Фрагмент текста:
Иными словами, наиболее важными факторами развития арктических городов в советской теории освоения и в серии зарубежных работ по удаленности оказываются внешние факторы, а именно, факторы затрудненных сообщений с основной зоной расселения, сообщений в системе «Север — Юг». Развитие северных городов ставится в зависимость от организации завоза извне — не только ГСМ, продовольствия, стройматериалов, но и человеческих ресурсов, технологий, капитала. Эту особенность арктических городов нельзя игнорировать при оценке устойчивости их развития.
Арктический город и природная среда: экология «наоборот». Еще один характерный ракурс изучения арктического/северного города (помимо системы «Север-Юг») — это система «город — природная среда». Симптоматично, что в случае северных городов природная среда традиционно рассматривается как преимущественно негативный фактор развития города, обуславливающий удорожание процессов жизнеобеспечения, строительства, и т. д. Иными словами, традиции изучения взаимодействия северных городов и природной среды отчасти идут вразрез с базовыми принципами концепции устойчивого развития.
Классическая концепция устойчивого развития — а также ее специфическая советская «предшественница», концепция рационального природопользования (Касимов, Мазуров, 2013) — подразумевала, в первую очередь, регулирование воздействия производства на окружающую среду и рачительное отношение к природным ресурсам. Однако, как уже было сказано, северные реалии породили целый спектр работ, можно сказать, противоположной направленности. Речь идет об оценках степени дискомфортности климата, уровня северных удорожаний строительства и эксплуатации зданий и сооружений, инженерных рисков и т. д. — во всех этих направлениях фокус исследования направлен на оценку воздействия не столько производства на окружающую среду, сколько окружающей среды на производство, причем негативного воздействия. Обобщение работ такого плана дано в работе В. В. Васильева и В. С. Селина (2013), среди важнейших работ в сфере изучения природных ограничений экономического развития на Севере и в Арктике укажем на (Агранат, 1988; Ракитина, Климович, 1974; Петров, 2003). Работы схожей тематики ведутся и в настоящее время (Бабурин, Земцов, 2015; Бабурин и др., 2016; Бадина, 2017; Золотокрылин и др., 2012). В последние годы появляется все больше работ по оценке потенциального воздействия климатических изменений на социально-экономическое развитие городов и поселков (Anisimov, Orttung, 2018; Streletskiy et al., 2014; Медведков, 2017). Очевидно, что воздействие природной среды на развитие городов в Арктике более многоплановое, чем обычно рассматривается в работах по устойчивому развитию.

Ваши задания:
• A. Определите, согласуются ли с фрагментом текста утверждения (i) Природная среда в случае северных городов традиционно рассматривается как преимущественно позитивный фактор их развития; (ii) развитие северных городов зависит от завоза извне, в том числе человеческих ресурсов; (iii) обобщение работ о воздействии окружающей среды на производство дано в работе В. В. Васильева и В. С. Селина (2013). На каждое ответьте «да» или «нет» и точно процитируйте решающие слова фрагмента.
• B. Выведите дословно отрывок фрагмента текста от слов «Иными словами, наиболее» до слов «устойчивости их развития.».

Фрагменты записей:
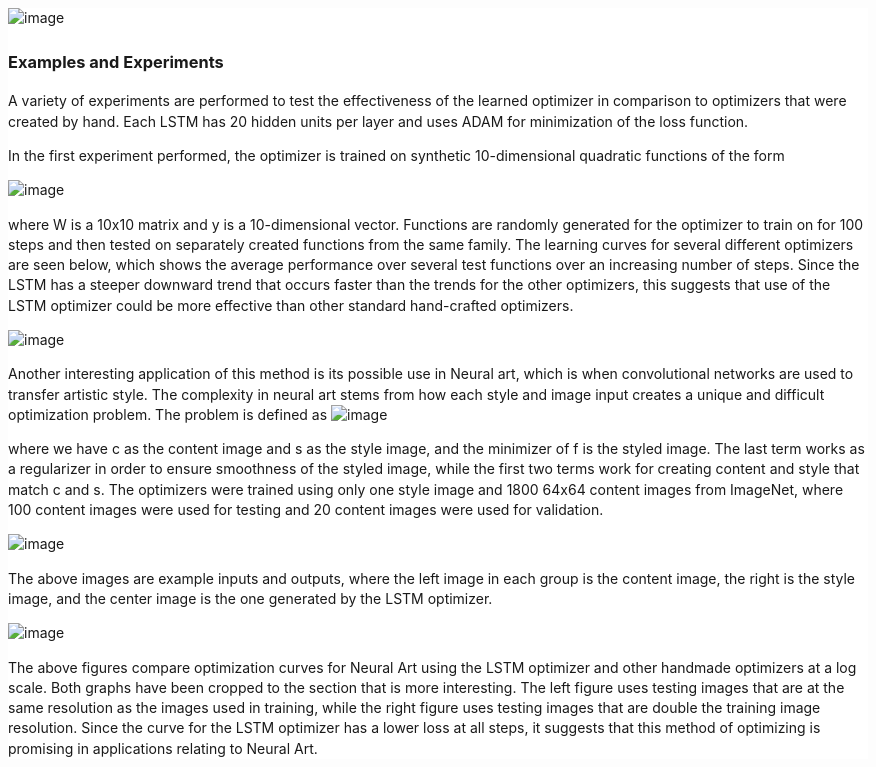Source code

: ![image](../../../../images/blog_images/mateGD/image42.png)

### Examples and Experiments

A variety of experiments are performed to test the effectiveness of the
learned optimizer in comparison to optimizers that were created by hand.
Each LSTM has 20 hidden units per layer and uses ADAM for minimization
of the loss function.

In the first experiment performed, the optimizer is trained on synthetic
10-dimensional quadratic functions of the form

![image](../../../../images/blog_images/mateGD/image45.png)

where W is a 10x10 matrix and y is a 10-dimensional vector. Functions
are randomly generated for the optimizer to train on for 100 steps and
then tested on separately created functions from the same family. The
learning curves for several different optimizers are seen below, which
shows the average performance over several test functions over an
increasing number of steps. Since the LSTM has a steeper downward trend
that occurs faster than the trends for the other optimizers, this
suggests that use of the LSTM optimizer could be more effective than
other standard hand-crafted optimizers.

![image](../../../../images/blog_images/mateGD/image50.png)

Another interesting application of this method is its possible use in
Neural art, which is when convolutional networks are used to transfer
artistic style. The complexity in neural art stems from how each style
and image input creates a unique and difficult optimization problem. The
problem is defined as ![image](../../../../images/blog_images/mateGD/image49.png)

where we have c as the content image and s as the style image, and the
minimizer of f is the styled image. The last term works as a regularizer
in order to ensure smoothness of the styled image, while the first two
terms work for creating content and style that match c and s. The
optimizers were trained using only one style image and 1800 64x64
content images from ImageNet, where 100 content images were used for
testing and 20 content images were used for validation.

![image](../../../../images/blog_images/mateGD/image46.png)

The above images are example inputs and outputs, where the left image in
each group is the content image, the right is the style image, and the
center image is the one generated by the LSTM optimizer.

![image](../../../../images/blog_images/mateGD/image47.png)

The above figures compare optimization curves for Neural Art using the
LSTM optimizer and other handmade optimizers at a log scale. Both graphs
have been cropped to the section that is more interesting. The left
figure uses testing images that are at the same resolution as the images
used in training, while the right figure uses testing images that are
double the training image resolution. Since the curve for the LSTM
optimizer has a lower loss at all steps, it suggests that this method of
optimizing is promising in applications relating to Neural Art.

* * *

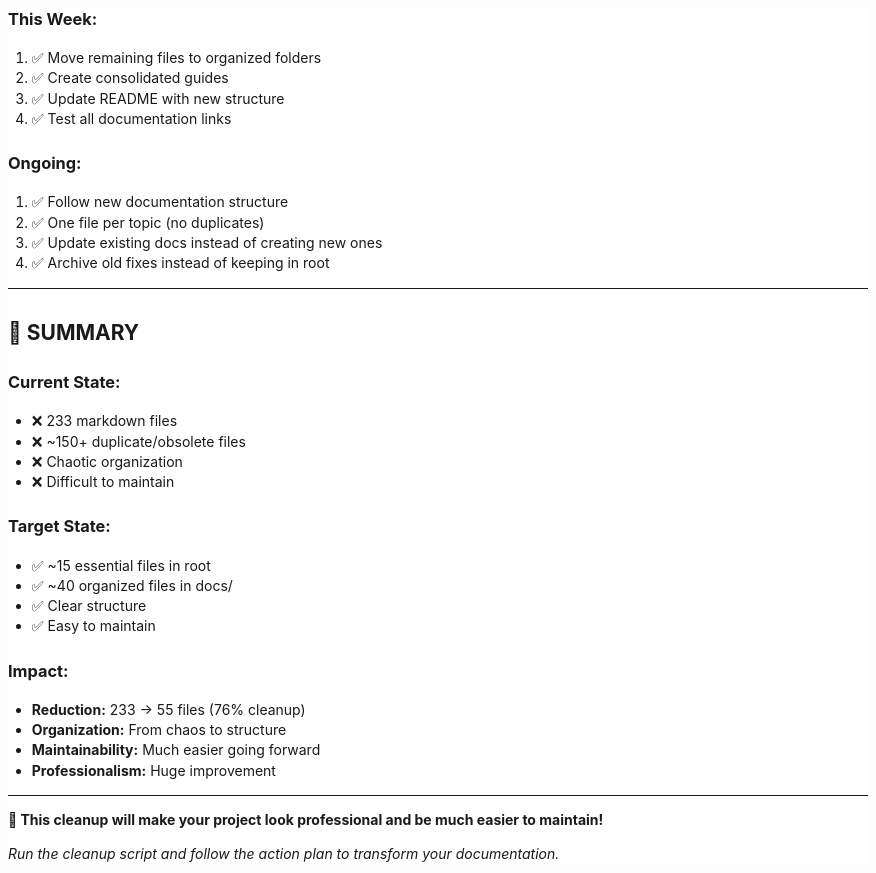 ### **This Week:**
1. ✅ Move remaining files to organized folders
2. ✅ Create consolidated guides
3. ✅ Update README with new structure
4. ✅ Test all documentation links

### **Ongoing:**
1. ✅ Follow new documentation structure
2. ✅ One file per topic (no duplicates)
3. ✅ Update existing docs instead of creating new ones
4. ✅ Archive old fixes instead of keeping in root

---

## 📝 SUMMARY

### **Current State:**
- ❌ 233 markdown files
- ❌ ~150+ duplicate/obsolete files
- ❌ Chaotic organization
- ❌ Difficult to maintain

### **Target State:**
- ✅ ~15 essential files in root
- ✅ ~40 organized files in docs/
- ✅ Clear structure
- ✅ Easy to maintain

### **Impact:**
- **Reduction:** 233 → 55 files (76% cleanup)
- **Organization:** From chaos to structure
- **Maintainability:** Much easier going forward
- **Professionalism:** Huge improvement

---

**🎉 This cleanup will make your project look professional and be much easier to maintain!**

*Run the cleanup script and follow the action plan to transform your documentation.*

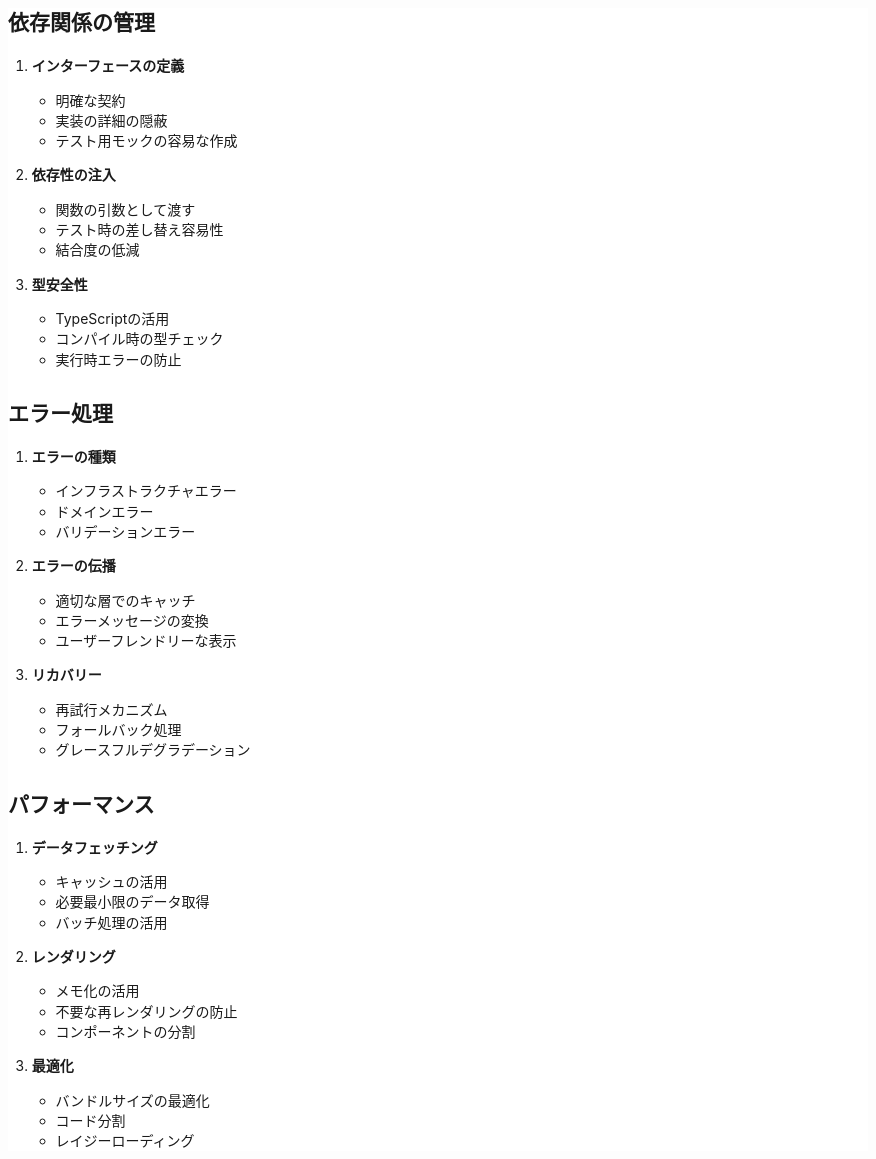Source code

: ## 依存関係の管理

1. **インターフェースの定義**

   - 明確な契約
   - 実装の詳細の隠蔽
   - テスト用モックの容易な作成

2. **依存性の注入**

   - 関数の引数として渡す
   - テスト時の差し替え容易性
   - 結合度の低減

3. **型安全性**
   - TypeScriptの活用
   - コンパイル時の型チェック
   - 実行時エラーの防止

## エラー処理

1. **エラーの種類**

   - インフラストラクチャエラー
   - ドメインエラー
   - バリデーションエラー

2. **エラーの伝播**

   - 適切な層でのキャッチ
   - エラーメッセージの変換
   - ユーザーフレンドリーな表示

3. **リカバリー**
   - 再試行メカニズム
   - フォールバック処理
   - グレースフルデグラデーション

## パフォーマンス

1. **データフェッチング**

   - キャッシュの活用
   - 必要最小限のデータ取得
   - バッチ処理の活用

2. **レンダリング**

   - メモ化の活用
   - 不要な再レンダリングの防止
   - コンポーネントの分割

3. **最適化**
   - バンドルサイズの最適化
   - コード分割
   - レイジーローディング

* * *

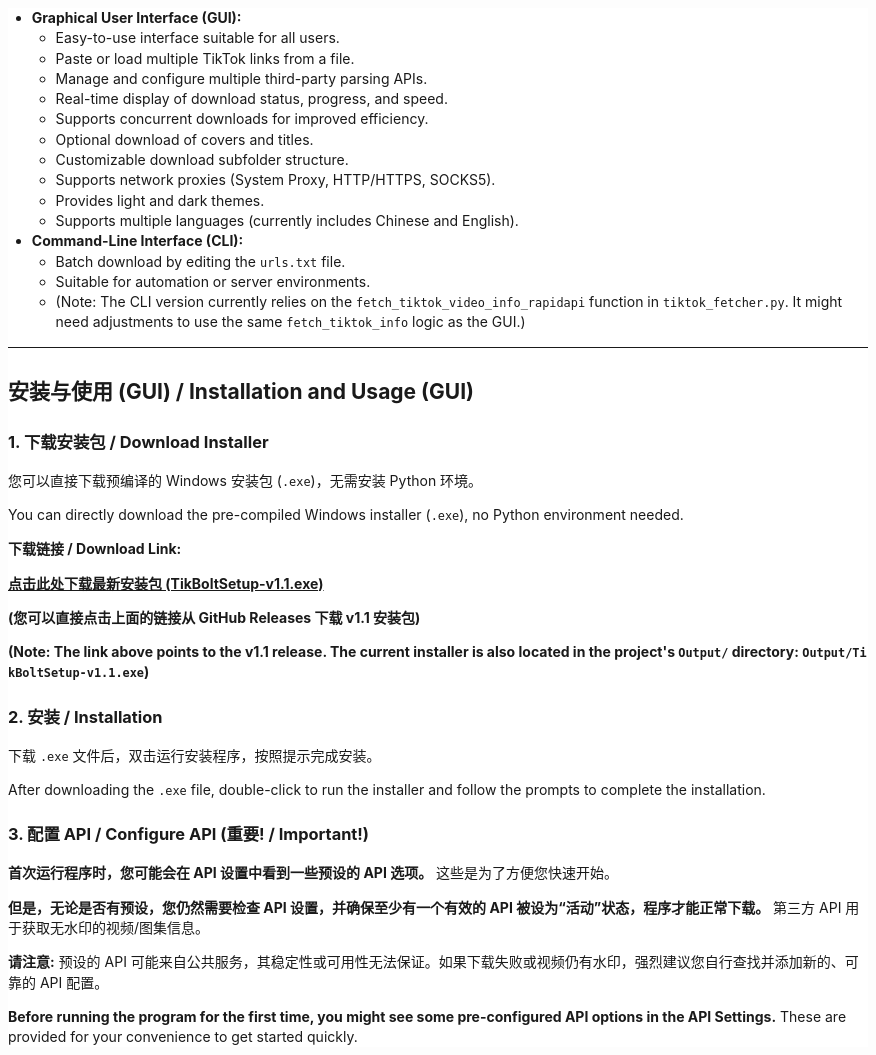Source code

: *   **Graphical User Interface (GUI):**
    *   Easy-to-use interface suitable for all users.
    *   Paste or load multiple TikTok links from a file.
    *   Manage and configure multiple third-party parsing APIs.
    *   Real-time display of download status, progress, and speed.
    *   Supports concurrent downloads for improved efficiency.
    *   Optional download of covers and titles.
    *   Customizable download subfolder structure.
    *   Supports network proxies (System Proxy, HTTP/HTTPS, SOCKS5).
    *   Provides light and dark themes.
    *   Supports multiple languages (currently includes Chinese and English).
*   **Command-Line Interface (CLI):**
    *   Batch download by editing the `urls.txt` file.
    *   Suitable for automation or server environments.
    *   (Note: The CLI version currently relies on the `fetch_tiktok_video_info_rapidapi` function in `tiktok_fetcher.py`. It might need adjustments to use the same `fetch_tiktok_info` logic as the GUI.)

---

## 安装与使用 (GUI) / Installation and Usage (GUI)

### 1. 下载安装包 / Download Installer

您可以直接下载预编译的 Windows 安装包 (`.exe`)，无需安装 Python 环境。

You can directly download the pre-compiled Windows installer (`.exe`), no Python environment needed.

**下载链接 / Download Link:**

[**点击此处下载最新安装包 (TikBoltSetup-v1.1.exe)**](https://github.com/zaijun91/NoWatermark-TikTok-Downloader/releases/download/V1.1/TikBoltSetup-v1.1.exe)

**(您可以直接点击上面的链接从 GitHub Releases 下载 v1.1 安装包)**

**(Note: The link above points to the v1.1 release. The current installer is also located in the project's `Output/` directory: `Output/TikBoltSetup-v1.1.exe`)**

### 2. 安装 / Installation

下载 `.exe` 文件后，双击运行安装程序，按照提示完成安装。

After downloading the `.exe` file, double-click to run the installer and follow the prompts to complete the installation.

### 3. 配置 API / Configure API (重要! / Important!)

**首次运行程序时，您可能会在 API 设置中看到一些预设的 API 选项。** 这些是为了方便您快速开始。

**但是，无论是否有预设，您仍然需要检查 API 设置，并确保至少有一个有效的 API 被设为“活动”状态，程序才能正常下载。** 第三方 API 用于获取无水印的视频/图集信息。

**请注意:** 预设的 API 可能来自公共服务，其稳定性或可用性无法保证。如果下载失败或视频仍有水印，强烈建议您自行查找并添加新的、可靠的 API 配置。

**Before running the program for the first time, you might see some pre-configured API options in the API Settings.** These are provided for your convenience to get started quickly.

Ответы по порядку:
• A.
(i) Нет: «в случае северных городов природная среда традиционно рассматривается как преимущественно негативный фактор развития города».
(ii) Да: «Развитие северных городов ставится в зависимость от организации завоза извне — не только ГСМ, продовольствия, стройматериалов, но и человеческих ресурсов, технологий, капитала».
(iii) Да: «Обобщение работ такого плана дано в работе В. В. Васильева и В. С. Селина (2013)».

• B.
Иными словами, наиболее важными факторами развития арктических городов в советской теории освоения и в серии зарубежных работ по удаленности оказываются внешние факторы, а именно, факторы затрудненных сообщений с основной зоной расселения, сообщений в системе «Север — Юг». Развитие северных городов ставится в зависимость от организации завоза извне — не только ГСМ, продовольствия, стройматериалов, но и человеческих ресурсов, технологий, капитала. Эту особенность арктических городов нельзя игнорировать при оценке устойчивости их развития.